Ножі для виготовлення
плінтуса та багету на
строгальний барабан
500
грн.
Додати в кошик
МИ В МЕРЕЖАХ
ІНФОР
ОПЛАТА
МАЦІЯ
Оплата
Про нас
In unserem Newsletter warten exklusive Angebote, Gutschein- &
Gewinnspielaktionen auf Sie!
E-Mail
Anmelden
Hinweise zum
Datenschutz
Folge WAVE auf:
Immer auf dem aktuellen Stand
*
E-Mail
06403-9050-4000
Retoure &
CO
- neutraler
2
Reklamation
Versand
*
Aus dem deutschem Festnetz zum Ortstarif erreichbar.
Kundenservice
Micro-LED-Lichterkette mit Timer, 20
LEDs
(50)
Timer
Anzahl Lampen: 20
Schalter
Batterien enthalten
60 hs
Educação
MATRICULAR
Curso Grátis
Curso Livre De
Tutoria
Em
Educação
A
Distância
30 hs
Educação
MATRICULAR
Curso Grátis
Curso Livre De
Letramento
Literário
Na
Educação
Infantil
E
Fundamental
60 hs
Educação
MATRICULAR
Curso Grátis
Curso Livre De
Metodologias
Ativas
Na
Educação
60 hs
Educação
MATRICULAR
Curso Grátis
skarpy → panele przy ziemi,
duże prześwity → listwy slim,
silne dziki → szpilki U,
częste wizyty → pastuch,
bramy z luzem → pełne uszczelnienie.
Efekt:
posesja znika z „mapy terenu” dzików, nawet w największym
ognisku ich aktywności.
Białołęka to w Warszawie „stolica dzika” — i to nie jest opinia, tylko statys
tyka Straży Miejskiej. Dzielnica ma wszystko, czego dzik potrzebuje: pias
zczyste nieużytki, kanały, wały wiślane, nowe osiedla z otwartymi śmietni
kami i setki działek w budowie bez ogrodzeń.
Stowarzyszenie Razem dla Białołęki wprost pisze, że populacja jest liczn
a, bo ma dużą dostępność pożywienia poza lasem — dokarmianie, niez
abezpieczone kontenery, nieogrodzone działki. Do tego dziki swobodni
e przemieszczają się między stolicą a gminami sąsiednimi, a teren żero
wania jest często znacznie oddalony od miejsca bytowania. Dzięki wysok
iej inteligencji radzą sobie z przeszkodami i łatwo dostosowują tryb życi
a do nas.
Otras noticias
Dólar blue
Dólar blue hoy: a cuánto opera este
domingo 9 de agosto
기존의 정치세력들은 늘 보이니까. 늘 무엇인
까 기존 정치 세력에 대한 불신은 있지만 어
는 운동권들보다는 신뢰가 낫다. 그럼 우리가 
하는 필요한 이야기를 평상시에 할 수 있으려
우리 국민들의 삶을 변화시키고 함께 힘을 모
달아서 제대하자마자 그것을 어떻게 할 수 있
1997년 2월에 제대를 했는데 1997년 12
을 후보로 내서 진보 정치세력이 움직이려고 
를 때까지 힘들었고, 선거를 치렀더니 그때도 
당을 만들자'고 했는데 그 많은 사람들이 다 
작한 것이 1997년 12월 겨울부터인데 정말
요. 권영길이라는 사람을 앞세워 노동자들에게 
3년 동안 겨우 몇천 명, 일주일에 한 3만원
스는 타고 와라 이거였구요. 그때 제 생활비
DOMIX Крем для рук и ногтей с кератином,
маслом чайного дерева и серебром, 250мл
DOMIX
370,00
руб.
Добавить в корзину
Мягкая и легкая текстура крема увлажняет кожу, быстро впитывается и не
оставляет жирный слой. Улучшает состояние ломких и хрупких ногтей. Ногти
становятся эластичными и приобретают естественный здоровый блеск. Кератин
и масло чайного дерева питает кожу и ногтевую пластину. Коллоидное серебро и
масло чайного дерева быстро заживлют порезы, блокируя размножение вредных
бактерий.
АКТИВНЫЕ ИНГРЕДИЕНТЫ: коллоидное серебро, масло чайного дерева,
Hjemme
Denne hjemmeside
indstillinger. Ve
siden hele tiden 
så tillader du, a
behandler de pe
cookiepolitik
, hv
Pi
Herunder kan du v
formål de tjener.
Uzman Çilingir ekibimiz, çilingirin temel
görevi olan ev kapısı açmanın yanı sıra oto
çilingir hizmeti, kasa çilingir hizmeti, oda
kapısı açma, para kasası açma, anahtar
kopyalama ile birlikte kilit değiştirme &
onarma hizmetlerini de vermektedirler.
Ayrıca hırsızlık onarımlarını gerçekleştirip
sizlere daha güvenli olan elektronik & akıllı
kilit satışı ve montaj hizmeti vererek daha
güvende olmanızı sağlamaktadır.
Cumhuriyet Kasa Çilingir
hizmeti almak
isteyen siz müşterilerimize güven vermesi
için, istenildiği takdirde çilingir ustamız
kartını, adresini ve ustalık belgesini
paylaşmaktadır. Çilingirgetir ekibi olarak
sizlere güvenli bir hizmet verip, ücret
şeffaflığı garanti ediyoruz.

──────

Restate word for word the entries above from the line with "масло чайного дерева быстро" through the line with "sizlere daha güvenli olan elektronik & akıllı", inclusive, leaving out everything else.

масло чайного дерева быстро заживлют порезы, блокируя размножение вредных
бактерий.
АКТИВНЫЕ ИНГРЕДИЕНТЫ: коллоидное серебро, масло чайного дерева,
Hjemme
Denne hjemmeside
indstillinger. Ve
siden hele tiden 
så tillader du, a
behandler de pe
cookiepolitik
, hv
Pi
Herunder kan du v
formål de tjener.
Uzman Çilingir ekibimiz, çilingirin temel
görevi olan ev kapısı açmanın yanı sıra oto
çilingir hizmeti, kasa çilingir hizmeti, oda
kapısı açma, para kasası açma, anahtar
kopyalama ile birlikte kilit değiştirme &
onarma hizmetlerini de vermektedirler.
Ayrıca hırsızlık onarımlarını gerçekleştirip
sizlere daha güvenli olan elektronik & akıllı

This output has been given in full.